Во дворце зазвонили колокола, созывая визирей, придворных и всех оставшихся слуг в Зал приемов. В зале, где прежде стояли сотни, осталась лишь горстка людей. Я тут же принялась оглядывать зал, разыскивая родителей.
— Мават!
Я кинулась к матери, а она расплакалась и прижала Бараку к груди — так крепко, что он завопил. Нефертити посмотрела на нас с трона. Я не могла понять по ее лицу, что она думает, но она держала Эхнатона за руку. У подножия их тронов сидели Меритатон и Анхесенпаатон.
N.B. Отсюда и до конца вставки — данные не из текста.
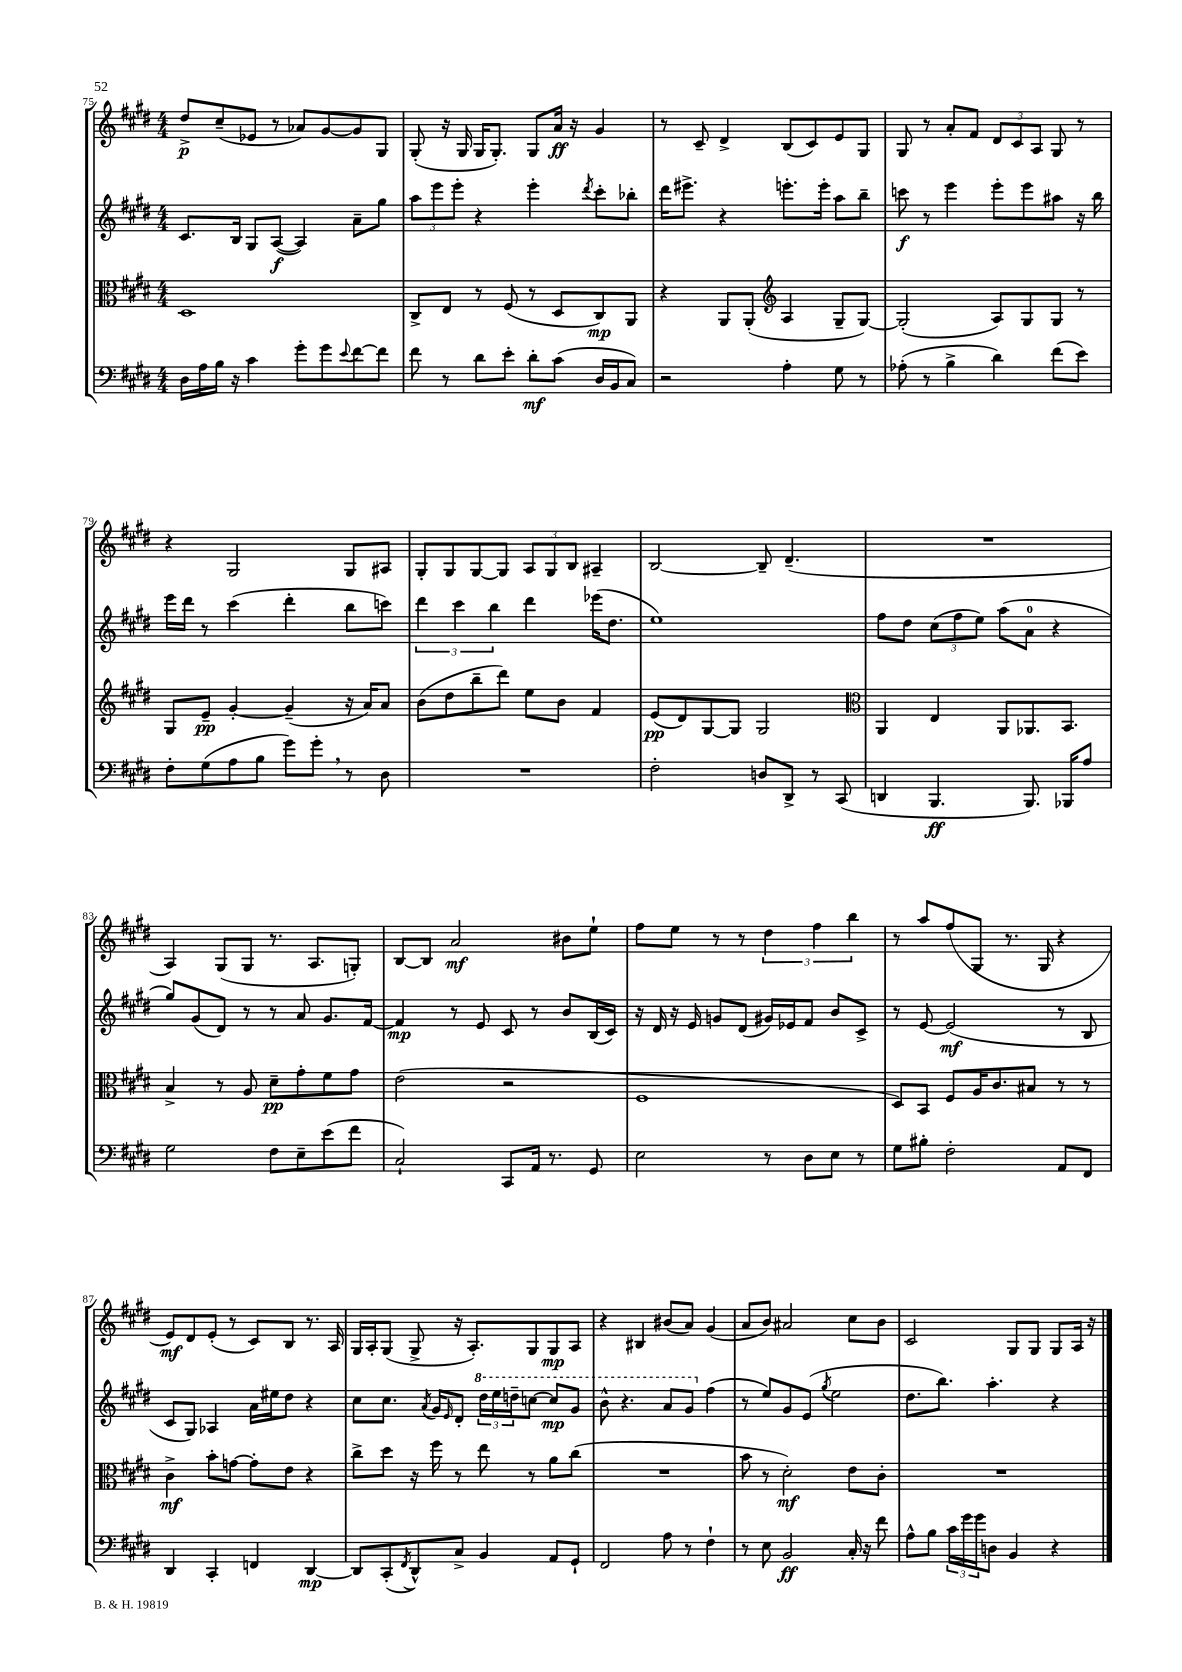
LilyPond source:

<<
\new StaffGroup <<
\new Staff = "s0" {
    \clef treble \key e \major \numericTimeSignature \time 4/4
    dis''8->\p cis''8--( ees'8 r8 aes'8) gis'8~ gis'8 gis8 |
    gis8-.( r16 gis16 gis16 gis8.-.) gis8 a'16\ff r16 gis'4 |
    r8 cis'8-- dis'4-> b8( cis'8) e'8 gis8 |
    gis8 r8 a'8-. fis'8 \tuplet 3/2 { dis'8 cis'8 a8 } gis8 r8 |
    r4 gis2 gis8 ais8 |
    gis8-. gis8 gis8~ gis8 \tuplet 3/2 { a8 gis8 b8 } ais4-- |
    b2~ b8-- dis'4.--( |
    R1 |
    a4) gis8( gis8 r8. a8. g8-.) |
    b8~ b8 a'2\mf bis'8 e''8-! |
    fis''8 e''8 r8 r8 \tuplet 3/2 { dis''4 fis''4 b''4 } |
    r8 a''8 fis''8( gis8 r8. gis16 r4 |
    e'8\mf) dis'8 e'8-.( r8 cis'8) b8 r8. a16 |
    gis16 a16-. gis8( gis8-> r16 a8.-.) gis8 gis8\mp a8 |
    r4 bis4 bis'8( a'8) gis'4( |
    a'8 b'8) ais'2 cis''8 b'8 |
    cis'2 gis8 gis8 gis8 a16 r16 \bar "|." |
}
\new Staff = "s1" {
    \clef treble \key e \major \numericTimeSignature \time 4/4
    cis'8. b16 gis8 a8~\f( a4) a'8-- gis''8 |
    \tuplet 3/2 { a''8 e'''8 e'''8-. } r4 e'''4-. \acciaccatura { dis'''8 } cis'''8-. bes''8-. |
    dis'''16 eis'''8.-> r4 e'''8.-. e'''16-. a''8 b''8-- |
    c'''8\f r8 e'''4 e'''8-. e'''8 ais''8 r16 b''16 |
    e'''16 dis'''16 r8 cis'''4( dis'''4-. b''8 c'''8) |
    \tuplet 3/2 { dis'''4 cis'''4 b''4 } dis'''4 ees'''16( dis''8. |
    e''1) |
    fis''8 dis''8 \tuplet 3/2 { cis''8( fis''8 e''8) } a''8( a'8-0 r4 |
    gis''8) gis'8( dis'8) r8 r8 a'8 gis'8. fis'16~ |
    fis'4\mp r8 e'8 cis'8 r8 b'8 b16( cis'16) |
    r16 dis'16 r16 e'16 g'8 dis'8( gis'16) ees'16 fis'8 b'8 cis'8-> |
    r8 e'8~ e'2\mf( r8 b8 |
    cis'8 gis8) aes4 a'16 eis''16 dis''8 r4 |
    cis''8 cis''8. \acciaccatura { a'8 } gis'16 \grace { e'16 } dis'8-. \tuplet 3/2 { \ottava #1 dis'''16 e'''16 d'''16-- } c'''8~ c'''8\mp gis''8 |
    b''8-^ r4. a''8 gis''8 \ottava #0 fis''4( |
    r8 e''8) gis'8 e'8( \acciaccatura { gis''8 } e''2 |
    dis''8. b''8.) a''4.-. r4 \bar "|." |
}
\new Staff = "s2" {
    \clef alto \key e \major \numericTimeSignature \time 4/4
    dis1 |
    cis8-> e8 r8 fis8( r8 dis8 cis8\mp) a,8 |
    r4 a,8 a,8-.( \clef treble a4 gis8-- gis8~) |
    gis2-.( a8) gis8 gis8 r8 |
    gis8 e'8--\pp gis'4~-. gis'4--( r16 a'16) a'8 |
    b'8( dis''8 b''8-- dis'''8) e''8 b'8 fis'4 |
    e'8\pp( dis'8) gis8~ gis8 gis2 |
    \clef alto a,4 e4 a,8 aes,8. b,8. |
    b4-> r8 a8 dis'8--\pp gis'8-. fis'8 gis'8 |
    e'2( r2 |
    fis1 |
    dis8) b,8 fis8 a16 cis'8. bis8 r8 r8 |
    cis'4->\mf b'8-. g'8~ g'8-. e'8 r4 |
    cis''8-> dis''8 r16 fis''16 r8 e''8 r8 a'8 cis''8( |
    R1 |
    b'8 r8 dis'2-.\mf) e'8 cis'8-. |
    R1 \bar "|." |
}
\new Staff = "s3" {
    \clef bass \key e \major \numericTimeSignature \time 4/4
    dis16 a16 b16 r16 cis'4 gis'8-. gis'8 \appoggiatura { e'8 } fis'8~ fis'8 |
    fis'8 r8 dis'8 e'8-. dis'8-.\mf cis'8( dis16 b,16 cis8) |
    r2 a4-. gis8 r8 |
    aes8-.( r8 b4-> dis'4) fis'8( e'8) |
    fis8-. gis8( a8 b8 gis'8) gis'8-. \breathe r8 dis8 |
    R1 |
    fis2-. d8 dis,8-> r8 cis,8( |
    d,4 b,,4.\ff b,,8.) bes,,16 a8 |
    gis2 fis8 e8-- e'8( fis'8 |
    cis2-!) cis,8 a,16 r8. gis,8 |
    e2 r8 dis8 e8 r8 |
    gis8 bis8-. fis2-. a,8 fis,8 |
    dis,4 cis,4-. f,4 dis,4~\mp |
    dis,8 cis,8-.( \acciaccatura { fis,8 } dis,8-^) cis8-> b,4 a,8 gis,8-! |
    fis,2 a8 r8 fis4-! |
    r8 e8 b,2\ff cis16-. r16 fis'8 |
    a8-^ b8 \tuplet 3/2 { cis'16 gis'16 gis'16 } d8 b,4 r4 \bar "|." |
}
>>
>>
\layout { \context { \Score currentBarNumber = #75 } }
Из семьи в восемь человек осталось всего четверо, и даже маленькая Анхесенпаатон сидела тихо и неподвижно — должно быть, онемев от того, что ей пришлось насмотреться в детской, когда там умирали ее сестры.
— Нам следует покинуть Амарну, — прошептала мать. — Покинуть этот дворец и перебраться в Фивы. Тут произошли ужасные вещи.
Я подумала было, что она имеет в виду проклятие чумы, но, когда отец стиснул зубы, я поняла, что они имеют в виду нечто иное.
Я посмотрела на них:
— О чем вы?
Мы отошли от помоста, чтобы нас не было слышно.
— На седьмой день карантина фараон оскорбил царя Ассирии.
— Царя? — переспросил Нахтмин.
— Да. Царь Ассирии прислал посланца; он хотел получить три трона из черного дерева. Когда посланец добрался сюда, он узнал, что здесь чума, и заколебался. Но у него был приказ его царя, и он вошел в город и добрался до дворца.
— Стражники вместо твоего отца позвали фараона, — выпалила мать, — а Эхнатон отослал его прочь. С подарком.
Нахтмин услышал в голосе моей матери зловещие нотки и посмотрел на отца:
— Что это был за подарок?
Отец прикрыл глаза.
— Детская рука, изуродованная чумой. Из детской.
Я отшатнулась. Нахтмин помрачнел.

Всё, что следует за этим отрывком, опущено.